Wednesday, March 27, 2024

Gamma Healthcare and Three of Its Owners Agree to Pay $13.6 Million for Allegedly Billing Medicare for Lab Tests That Were Not Ordered or Medically Necessary

 

Gamma Healthcare Inc. (Gamma), a laboratory located in Poplar Bluff, Missouri, and three of its owners, Jerry W. Murphy, Jerrod W. Murphy and Joel W. Murphy (the Murphys), have agreed to pay the United States $13,619,660.18 to resolve allegations that they violated the False Claims Act (FCA) by submitting or causing the submission of claims to Medicare for lab tests that were not ordered by health care providers and were not medically necessary. Gamma, Jerry W. Murphy and Jerrod W. Murphy also agreed to a 15-year exclusion from participating in federal health care programs.  

The settlement announced today resolves allegations that, from Jan. 1, 2020, to Oct. 31, 2020, Gamma and the Murphys submitted or caused to be submitted claims to Medicare for medically unnecessary polymerase chain reaction (PCR) urinalysis laboratory tests that were not ordered by treating physicians. When a physician ordered a urinalysis (UA) with culture and sensitivity (C&S) or just a C&S, Gamma automatically performed, and submitted claims for payment to Medicare for, a urinary tract infection (UTI) panel of tests by PCR (the UTI PCR Tests). Medicare reimbursements for the UTI PCR Tests were significantly higher than reimbursements for a UA with C&S — on average, Medicare paid approximately $11 for a UA with C&S but paid an additional $573 for a panel of UTI PCR Tests. Gamma’s requisition forms were structured in a way that did not allow physicians to opt out of the UTI PCR Tests. Physicians expressed concerns to Gamma about the UTI PCR Tests as early as March 2020, including concerns that they did not order the tests, that the tests were expensive and that they were not medically necessary.
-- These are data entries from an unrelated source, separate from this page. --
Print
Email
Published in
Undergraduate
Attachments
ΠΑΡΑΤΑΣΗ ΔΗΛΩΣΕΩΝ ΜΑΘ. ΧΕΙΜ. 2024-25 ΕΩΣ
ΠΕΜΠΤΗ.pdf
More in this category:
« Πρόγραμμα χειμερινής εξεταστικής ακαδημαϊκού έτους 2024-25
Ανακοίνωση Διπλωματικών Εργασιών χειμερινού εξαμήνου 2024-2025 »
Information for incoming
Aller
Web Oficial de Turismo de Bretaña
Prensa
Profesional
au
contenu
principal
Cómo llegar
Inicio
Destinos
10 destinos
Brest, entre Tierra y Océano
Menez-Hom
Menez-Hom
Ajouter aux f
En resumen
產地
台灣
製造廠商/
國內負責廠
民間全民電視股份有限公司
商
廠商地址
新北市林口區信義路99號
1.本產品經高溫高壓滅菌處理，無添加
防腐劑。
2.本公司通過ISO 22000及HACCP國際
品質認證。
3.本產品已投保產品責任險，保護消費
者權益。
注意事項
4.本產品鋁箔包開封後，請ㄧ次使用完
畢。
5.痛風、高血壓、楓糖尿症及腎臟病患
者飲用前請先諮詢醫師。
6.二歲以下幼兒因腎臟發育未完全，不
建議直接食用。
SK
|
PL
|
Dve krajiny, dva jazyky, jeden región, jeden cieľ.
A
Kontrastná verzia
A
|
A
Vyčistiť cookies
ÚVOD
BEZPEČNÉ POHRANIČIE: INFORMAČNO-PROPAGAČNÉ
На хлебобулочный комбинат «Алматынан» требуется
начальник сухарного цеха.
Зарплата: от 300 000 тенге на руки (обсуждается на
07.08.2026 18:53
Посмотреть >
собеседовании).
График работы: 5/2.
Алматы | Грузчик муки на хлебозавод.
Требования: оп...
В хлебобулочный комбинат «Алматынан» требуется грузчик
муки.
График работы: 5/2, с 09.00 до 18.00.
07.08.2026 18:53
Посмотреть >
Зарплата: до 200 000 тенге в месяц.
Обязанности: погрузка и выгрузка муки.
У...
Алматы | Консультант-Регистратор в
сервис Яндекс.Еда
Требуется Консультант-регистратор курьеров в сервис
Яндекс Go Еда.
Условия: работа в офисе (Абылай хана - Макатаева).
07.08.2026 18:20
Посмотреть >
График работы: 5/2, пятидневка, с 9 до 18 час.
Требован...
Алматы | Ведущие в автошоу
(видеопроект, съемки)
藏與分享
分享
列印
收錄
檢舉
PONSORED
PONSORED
“Laboratories are permitted to bill federal healthcare programs only for medically necessary tests that are actually ordered by physicians,” said Principal Deputy Assistant Attorney General Brian M. Boynton, head of the Justice Department’s Civil Division. “The department will continue to hold accountable those who seek to misuse federal healthcare programs for their own financial gain.”

“We’d like to thank the whistleblower for bringing his concerns forward,” said U.S. Attorney Sayler A. Fleming for the Eastern District of Missouri. “As a result, Gamma and its owners who were responsible for this fraud will not be able to participate in federal health care programs for 15 years, and a large sum of money is being returned to Medicare.”

“Health care providers who cause the submission of Medicare claims for medically unnecessary services pose a significant risk to the program and the patients who rely on it,” said Special Agent in Charge Linda Hanley of the Department of Health and Human Services, Office of Inspector General (HHS-OIG). “HHS-OIG works diligently with our law enforcement partners to hold accountable individuals who, to satisfy their own greed, exploit federal health care programs.”

The civil settlement includes the resolution of claims brought under the qui tam or whistleblower provisions of the False Claims Act by Bradley Bibb M.D., a physician who owns a number of health care clinics and provided services to patients for whom Gamma performed laboratory tests. Under those provisions, a private party can file an action on behalf of the United States and receive a portion of any recovery. The qui tam case is captioned United States ex rel. Bibb v. Gamma Healthcare Inc. et al., No. 1:20-cv-00250-SNLJ (E.D. Mo). Bibb will receive $2,315,342.23 of the proceeds from the settlement.

The resolution obtained in this matter was the result of a coordinated effort between the Justice Department’s Civil Division, Commercial Litigation Branch, Fraud Section and the U.S. Attorney’s Office for the Eastern District of Missouri, with substantial assistance from HHS-OIG and FBI. Trial Attorney Elizabeth J. Kappakas of the Civil Division’s Fraud Section and Assistant U.S. Attorney Suzanne Moore for the Eastern District of Missouri handled the matter, with the assistance of Financial Analyst Sheryl Paynter of the Civil Division.  

The investigation and resolution of this matter illustrates the government’s emphasis on combating health care fraud. One of the most powerful tools in this effort is the False Claims Act. Tips and complaints from all sources about potential fraud, waste, abuse and mismanagement can be reported to HHS at 800-HHS-TIPS (800-447-8477).

The claims resolved by the settlement are allegations only and there has been no determination of liability.